J'arrive au Saxo Bar à vingt heures précises. Autruche Sans Mesure est déjà là, assise à la même place que d'habitude. Elle porte une longue robe noire, en tissu épais et visiblement lourd (sans doute du velours, mais je n'y connais rien), couverte de plumes et de perles multicolores. Ses cheveux sont relevés en chignon. Devant elle sont disposés un café, un verre d'eau, son paquet de Gitanes et un briquet clinquant chinois, un encrier et un grand cahier de comptes qui paraît dater du siècle dernier – il ressemble à un vieux livre -, sur lequel elle écrit à la plume. À côté, le dernier Houellebecq. Je vais chercher un whisky au comptoir et m'assieds près d'elle.

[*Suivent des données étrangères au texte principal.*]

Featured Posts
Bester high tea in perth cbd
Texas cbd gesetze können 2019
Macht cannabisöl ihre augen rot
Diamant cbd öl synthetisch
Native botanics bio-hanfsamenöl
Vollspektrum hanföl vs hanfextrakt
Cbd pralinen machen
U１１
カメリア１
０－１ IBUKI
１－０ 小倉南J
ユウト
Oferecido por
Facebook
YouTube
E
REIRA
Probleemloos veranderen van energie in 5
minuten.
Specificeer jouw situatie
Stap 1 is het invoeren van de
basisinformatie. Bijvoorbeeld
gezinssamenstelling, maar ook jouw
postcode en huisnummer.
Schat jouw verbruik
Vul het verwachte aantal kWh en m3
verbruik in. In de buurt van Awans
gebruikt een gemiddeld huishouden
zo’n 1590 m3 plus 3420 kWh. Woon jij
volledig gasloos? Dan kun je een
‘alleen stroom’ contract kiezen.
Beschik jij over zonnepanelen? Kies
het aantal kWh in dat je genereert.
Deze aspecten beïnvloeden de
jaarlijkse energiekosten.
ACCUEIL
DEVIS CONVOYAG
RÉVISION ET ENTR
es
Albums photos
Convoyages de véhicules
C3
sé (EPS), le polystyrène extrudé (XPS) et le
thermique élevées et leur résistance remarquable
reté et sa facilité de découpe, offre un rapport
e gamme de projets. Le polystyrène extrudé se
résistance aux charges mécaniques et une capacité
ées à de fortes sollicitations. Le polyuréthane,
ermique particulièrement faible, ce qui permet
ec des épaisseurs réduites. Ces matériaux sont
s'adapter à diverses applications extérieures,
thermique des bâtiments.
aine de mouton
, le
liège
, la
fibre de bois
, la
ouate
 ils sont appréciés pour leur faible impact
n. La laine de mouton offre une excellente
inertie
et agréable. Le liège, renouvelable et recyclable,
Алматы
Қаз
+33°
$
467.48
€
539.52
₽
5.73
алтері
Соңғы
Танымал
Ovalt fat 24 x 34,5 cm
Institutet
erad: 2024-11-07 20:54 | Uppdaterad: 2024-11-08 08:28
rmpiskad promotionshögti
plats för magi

– Tu as fini le Despentes?

Elle lève les yeux vers moi et m'éclaire aussitôt d'un sourire de gamine surprise, comme si elle ne s'attendait pas à me voir là.

– Oui, au tabac, tout à l'heure. Je suis contente de te voir.

– Moi aussi. Je ne te dérange pas?

– Non, pas du tout, au contraire.

Elle sèche sa plume avec un Kleenex et la range dans un étui à cigare, qu'elle glisse dans un sac noir de docteur (l'un de ces vieux sacs-mallettes qui rappellent de mauvais souvenirs) posé à ses pieds. Il semble plein à craquer. (Lorsque je lui demande ce qu'il y a dedans, elle me répond: «Ça? C'est ma vie.»)

– Et le Houellebecq, c'est bien?

– Je viens à peine de commencer, mais ça me plaît assez.

– Tu as passé un bon après-midi?

– Oui, rien de spécial.

Menteuse.

Pendant qu'elle est aux toilettes, je jette un coup d'œil presque malgré moi sur le cahier qu'elle a laissé ouvert pour que l'encre sèche. Son écriture penchée, rapide, comme poussée par le vent, est presque illisible. Je parviens tout de même à déchiffrer une phrase: «Il me paie et me ramène à l'aéroport.» Je lève la tête. Thierry le barman joue à la belote sur un coin du comptoir avec le patron Nenad. De temps en temps, celui-ci se frotte distraitement la paume de la main gauche. Ça le démange depuis plusieurs jours. C'est mauvais pour Thierry. Quand sa main gauche le gratte de manière persistante, c'est que de l'argent va rentrer sous peu. Quand c'est la main droite, c'est que de l'argent va sortir. Sans se douter de ce qui l'attend, Thierry, qui m'a vu penché sur le cahier d'Olive, m'interpelle.

– Eh ben Titus, mon pote, t'as pas honte? T'es amoureux, hein? Vas-y Wasa!

De toute façon, je ne comptais pas en lire davantage. C'est sa vie privée, son intimité, je n'ai pas à fouiller là-dedans comme un tapir dans un coffret à bijoux. Et puis je n'arrive pas à lire ce qu'elle écrit, alors comme ça c'est réglé. Si, la dernière phrase, tout de même: «Le mouvement dans mon ventre persiste, alimente mes journées soumises.» (Deux mois plus tard, j'apprends avec joie que j'étais à l'origine de ce mouvement dans son ventre.)